My Triumphant Return!
Greetings, My Minions! I trust you have fared well in my absence? Before I offer my opinionated view from the great red leather recliner at the Center of the Universe of what has been happening around us in my absence, I feel I must offer an explanation for my absence.
Back towards the end of the year, I had an accident that resulted in a concussion. After a long period of diagnosis following the wrong path, it was determined that this episode was the result of a seizure that caused me to drop and slam my head to the floor. Since, I have had numerous periods of lost time and I've passed out at least three times. I have had to leave my work and have been all but confined to my home, thus becoming, in my words, worthless. Of course, nobody seems to agree with me. My friends and co-workers have sent well-wishes, and some have even come to visit. Evidently I'm missed at work. I wish I was there instead of pacing back and forth through my house, or doing dishes. For the past three months or so I've labored around the house, trying to stay busy with housework. I have read nearly a dozen books. I listen to Bob and Tom for laughs, Rush and Sean for politics, Jim and JMV for sports. I watch the History Channel to learn history, duh.

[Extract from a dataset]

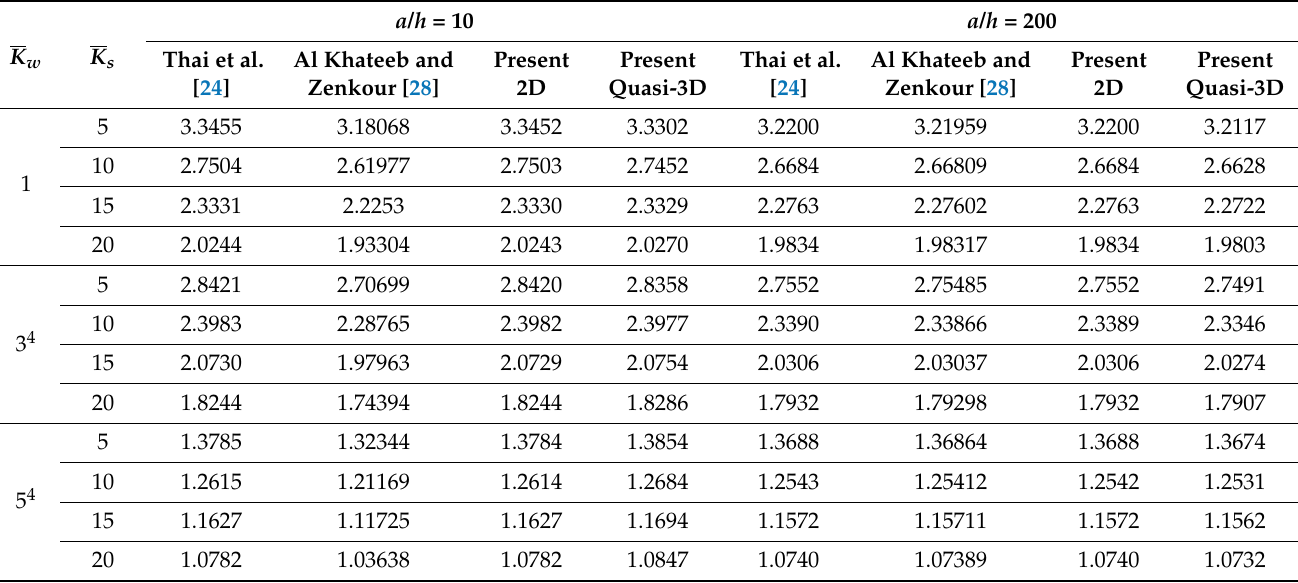
Table 8. Comparison of the dimensionless deflection w ∗ of isotropic square plate subjected to uniformly distributed load.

But I have neglected my job as The Center of the Universe.
The All Mighty has had others take this role in my absence, I'm sure. That dumbass running Iran, for instance, seems to think he's the center of the universe, although I don't think so. And although Rush, Hillary, Ted, et.al. think they have the right to the title, I'm sorry but they are not it. I am. I was given this position and I plan to stand up and fulfill my God given duty to tell it as I see it and let you all know how I feel about it. And there just isn't anything anyone out there can do about it.
If you don't like it, pray to God and ask Him to replace me.
Until then, suck it up and get used to it!
I'm the Center of the Universe, and I'm back!
Over the next few weeks I will be giving my views on a wide variety of subjects, from teen-agers and how we might better control them, to the southern boarder of the great United States and what to do about the un-declared war going on there. I will also touch on Lucky Charms, Tony the Tiger, Spongebob and their pals verses parents who can't say no; which will be more important four years from now: nukes in the hands of Iran or shotguns in the hands of VP's; and the great debate about who's side God on anyway?
So until my next installment, my fellows, I bid you farewell.